---- SELECTED EXCERPT

Disclaimer: This article is meant to serve as a general guide and provides some insight from my personal experience of investing in cryptocurrencies. It does not constitute financial advice. You should always seek your own professional financial advisor and do your own research before investing or trading.
So you’ve taken the red pill, and now you’re either looking to invest, or have started investing into cryptocurrencies already. With the overall crypto market growing over $100 billion in value in just 2 weeks (as of this writing), the space is heating up and it’s entering mainstream adoption.
But where do you start? There’s now over 1300 cryptocurrencies on coinmarketcap.com, and dozens of exchanges, and many layers of technologies to understand. The crypto world can be quite overwhelming for newcomers, and it takes plenty of time and research to understand how to get started, and to avoid costly mistakes.
I’ll attempt to breakdown the basics and the major things every investor should know, including what crypto wallets are and how to use them, how to trade, where to trade, what to look for in good projects, and general advice that I’ve personally learned from investing in this space since the beginning of the year.
Here’s the topics I’ll cover in this article:
Wallets are like your crypto bank accounts, and different wallets store different tokens.
To trade any crypto currency, you first need a wallet for to store them, ie: Bitcoin needs to be kept in a Bitcoin wallet. Wallets are exactly like they sound, they’re like a crypto bank account.
The easiest way is to sign up to an exchange that allows you to buy, trade, or sell cryptocurrencies, they allow you to generate a wallet for every token that they trade, even if you don’t own any. Coinbase for example, gives you a wallet for Bitcoin, Ethereum, Litecoin, and Bitcoin Cash.
An important thing to understand is that wallets are simply a secure “window” into the blockchain so you can view your records and transactions. Think of it like Gmail, where your wallet is your Gmail login and password, but you’re not actually storing the emails yourself, you’re simply accessing it. Your tokens and transactions are saved on a blockchain, which is distributed across a vast network. So it’s always there, no matter if you lose your wallet. You just won’t be able to access or do anything with the tokens without your wallet.

--------
---- THE DATA

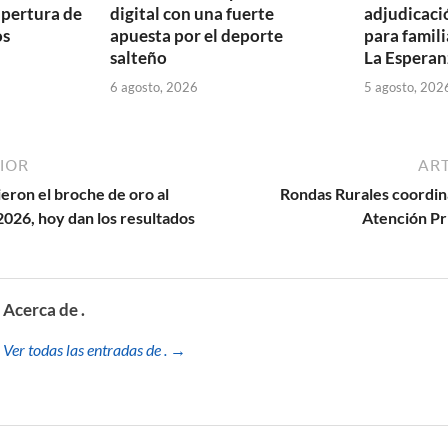
apertura de
digital con una fuerte
adjudicaci
os
apuesta por el deporte
para famili
salteño
La Esperan
6 agosto, 2026
5 agosto, 202
IOR
ART
ieron el broche de oro al
Rondas Rurales coordin
026, hoy dan los resultados
Atención Pr
Acerca de .
Ver todas las entradas de . →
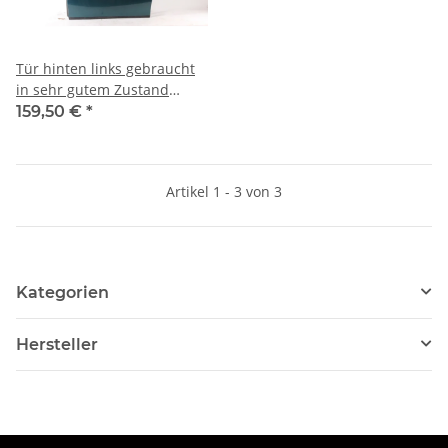
Tür hinten links gebraucht
in sehr gutem Zustand
Lancia Thema
159,50 €
*
Artikel 1 - 3 von 3
Kategorien
Hersteller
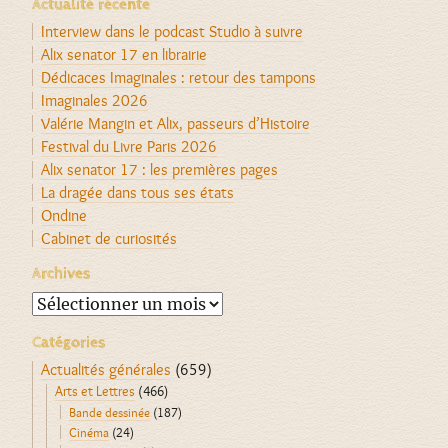
Actualité récente
Interview dans le podcast Studio à suivre
Alix senator 17 en librairie
Dédicaces Imaginales : retour des tampons
Imaginales 2026
Valérie Mangin et Alix, passeurs d’Histoire
Festival du Livre Paris 2026
Alix senator 17 : les premières pages
La dragée dans tous ses états
Ondine
Cabinet de curiosités
Archives
Archives
Catégories
Actualités générales
(659)
Arts et Lettres
(466)
Bande dessinée
(187)
Cinéma
(24)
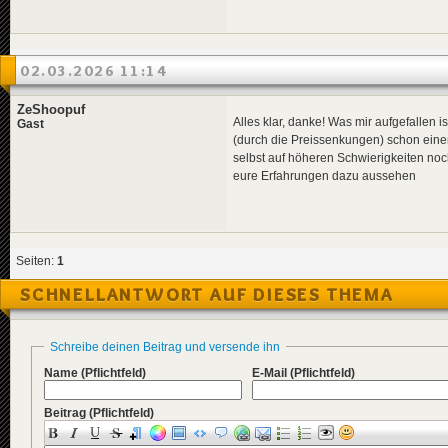
02.03.2026 11:14
ZeShoopuf
Alles klar, danke! Was mir aufgefallen
Gast
(durch die Preissenkungen) schon eine
selbst auf höheren Schwierigkeiten no
eure Erfahrungen dazu aussehen
Seiten:
1
SCHNELLANTWORT AUF DIESES THEMA
Schreibe deinen Beitrag und versende ihn
Name
(Pflichtfeld)
E-Mail
(Pflichtfeld)
Beitrag
(Pflichtfeld)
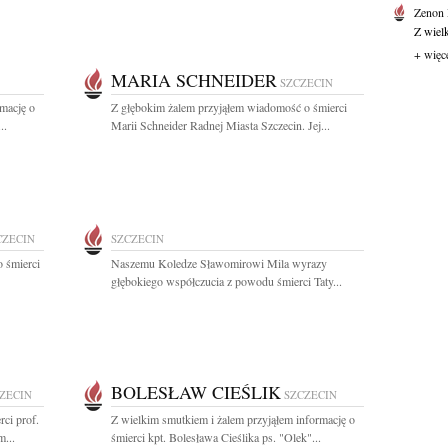
Zenon
Z wiel
+ więc
MARIA SCHNEIDER
SZCZECIN
rmację o
Z głębokim żalem przyjąłem wiadomość o śmierci
..
Marii Schneider Radnej Miasta Szczecin. Jej...
CZECIN
SZCZECIN
 śmierci
Naszemu Koledze Sławomirowi Mila wyrazy
głębokiego współczucia z powodu śmierci Taty...
BOLESŁAW CIEŚLIK
ZECIN
SZCZECIN
ci prof.
Z wielkim smutkiem i żalem przyjąłem informację o
...
śmierci kpt. Bolesława Cieślika ps. "Olek"...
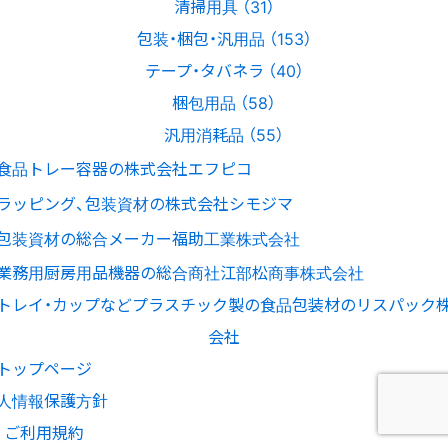
清掃用具 （31）
包装・梱包・汎用品 （153）
テープ・タバネラ （40）
梱包用品 （58）
汎用消耗品 （55）
トップページ
人情報保護方針
ご利用規約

--------

- **TASKS FOR THIS EXERCISE**:
A. Filter the listing and copy out each line that contains the string "Imaginales".
B. Proceed with the guide to investing in cryptocurrencies, writing on from its final sentence.

- **OUTPUTS IN ORDER**:
A.
Dédicaces Imaginales : retour des tampons
Imaginales 2026

B.
Every Wallet has its own unique address, so if you trade on 3 different exchanges, you will have a different Wallet and address for each exchange, for each token. Think of them as a different website address or URL.
Wallet addresses are currently a very long string of characters, called a hash.

To send tokens between wallets, you will need to first copy the receiving address, and then enter the address into the Recipient field when sending. Here’s an example of what the sending screen looks like on Coinbase:

Meaning, they only allow sending and receiving of their own token. This is very important to understand. In the crypto world, you cannot send different coins to different wallets (there are exceptions), otherwise you will lose your funds forever.
To dive a little deeper, there are certain tokens based on the ERC-20 protocol (generated from the Ethereum blockchain), that can be stored in the same ERC-20 compatible wallet. So for example, if you have two ERC-20 tokens, “Apple Coin” and “Orange Coin”, you can send them both to an ERC-20 wallet, such as MyEtherWallet.com.
***Make sure you always double check that the link you are visiting is correct, there are lots of sites out there with a confusingly similar spelling attempting to trick users into logging in, thinking it’s the real site, therefore “phishing” or stealing your login info! Try not to search Google and click into a site, always enter it directly or visit from a bookmark!***

Online wallets are often regarded as the least safe, although most convenient for trading. If you have your tokens on an exchange, you can trade with them immediately. However, there are a few main types of wallets:

To learn more about wallets, Coindesk has a great article on wallet options.
Unlike traditional stock markets, crypto exchanges never sleep, it’s global and it trades 24/7.
To start trading cryptocurrencies, there’s a few key things to understand:
With those in mind, here’s a few of the most popular exchanges.

Coinbase
Based in the United States, Coinbase is one of the largest Bitcoin exchanges in the world. Coinbase currently only allows you to buy four cryptocurrencies: Bitcoin, Bitcoin Cash, Ethereum, and Litecoin. You can buy them directly with your credit card with a $250 weekly limit. This limit can be increased if you complete some identity verification requirements. They charge a 4% processing fee.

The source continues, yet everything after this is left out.